Not sure if I posted what it was before, but this is what happens:
1. All the PHP pages are parsed and cached using WinCache.
2. A lot of system data is also cached.
When a page is requested, instead of needing to load if from disk / db / etc the cache (memory) is used.
This is great and speeds things up - until.... the caching engine crashes and unfortunately has the side effect of putting a "lock" on the cache.
Everything then freezes - every page request spawns a new PHP process (as all the current ones are busy waiting) - and it builds up and up and until the original lock is dropped - at which point hundreds of PHP processes all try and access it, lock it, use it, unlock it ....
Now the kicker is - if 1 process manages to get the lock every minute, the tracking system will never know an error has happened (as it will be able to get through) - which is why sometimes is goes on for a while.
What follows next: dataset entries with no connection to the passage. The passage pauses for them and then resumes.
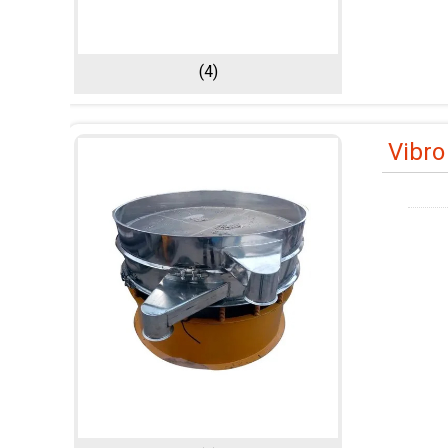
(4)
Vibro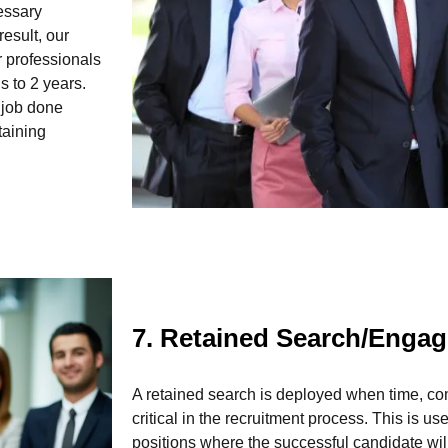
essary
esult, our
 professionals
 to 2 years.
e job done
taining
7. Retained Search/Enga
A retained search is deployed when time, com
critical in the recruitment process. This is us
positions where the successful candidate wil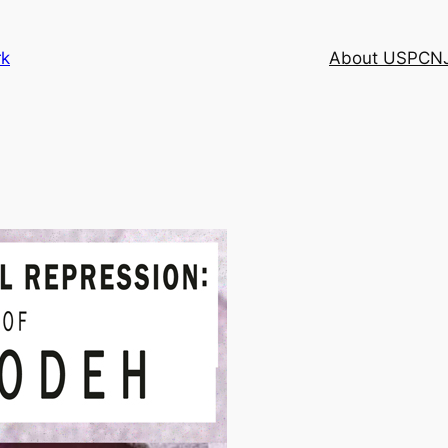
rk
About USPCN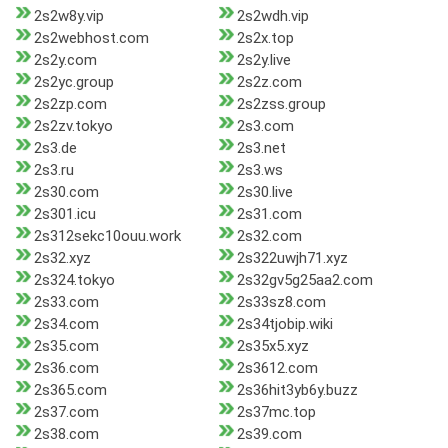
2s2w8y.vip
2s2wdh.vip
2s2webhost.com
2s2x.top
2s2y.com
2s2y.live
2s2yc.group
2s2z.com
2s2zp.com
2s2zss.group
2s2zv.tokyo
2s3.com
2s3.de
2s3.net
2s3.ru
2s3.ws
2s30.com
2s30.live
2s301.icu
2s31.com
2s312sekc10ouu.work
2s32.com
2s32.xyz
2s322uwjh71.xyz
2s324.tokyo
2s32gv5g25aa2.com
2s33.com
2s33sz8.com
2s34.com
2s34tjobip.wiki
2s35.com
2s35x5.xyz
2s36.com
2s3612.com
2s365.com
2s36hit3yb6y.buzz
2s37.com
2s37mc.top
2s38.com
2s39.com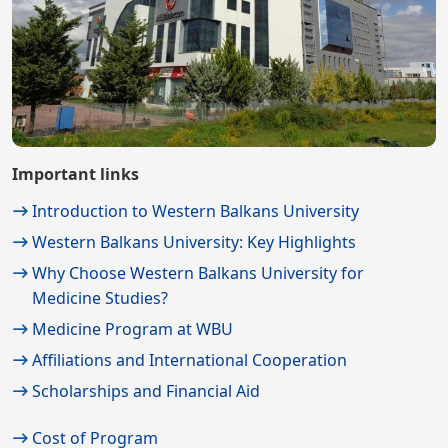
Important links
Introduction to Western Balkans University
Western Balkans University: Key Highlights
Why Choose Western Balkans University for
Medicine Studies?
Medicine Program at WBU
Affiliations and International Cooperation
Scholarships and Financial Aid
Cost of Program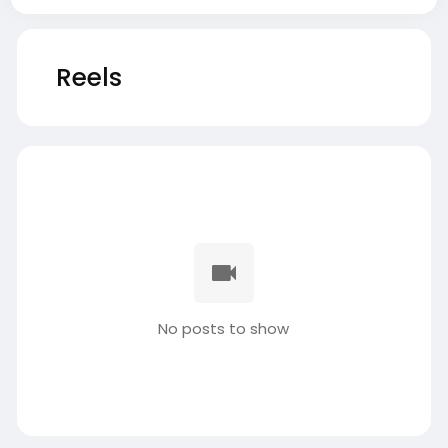
Reels
No posts to show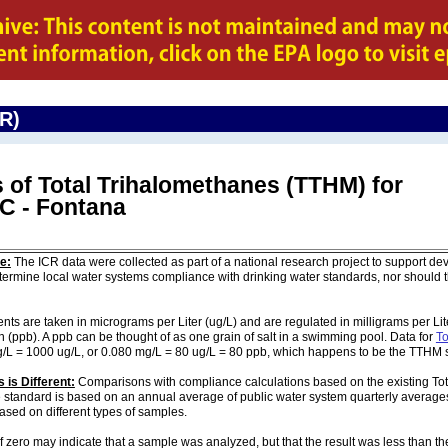
CR)
 of Total Trihalomethanes (TTHM) for
WC - Fontana
e:
The ICR data were collected as part of a national research project to support de
ermine local water systems compliance with drinking water standards, nor should
are taken in micrograms per Liter (ug/L) and are regulated in milligrams per Liter
on (ppb). A ppb can be thought of as one grain of salt in a swimming pool. Data for
To
g/L = 1000 ug/L, or 0.080 mg/L = 80 ug/L = 80 ppb, which happens to be the TTHM 
 is Different:
Comparisons with compliance calculations based on the existing To
e standard is based on an annual average of public water system quarterly averages
based on different types of samples.
of zero may indicate that a sample was analyzed, but that the result was less than th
Once things totally lock up, the tracking system will notice and fire a restart on the IIS application pool (this is when you start to see the 500 errors) - which is good, UNLESS, the amount of people using the site is too great, which will cause a lock again and .... repeat repeat repeat.... lol
It would normally be a case of just turning the cache off - however too many things now rely on it to be an option

So we basically just have to keep hoping MS finally release an update (or XCache resolve some issues they have and we can move over to that!)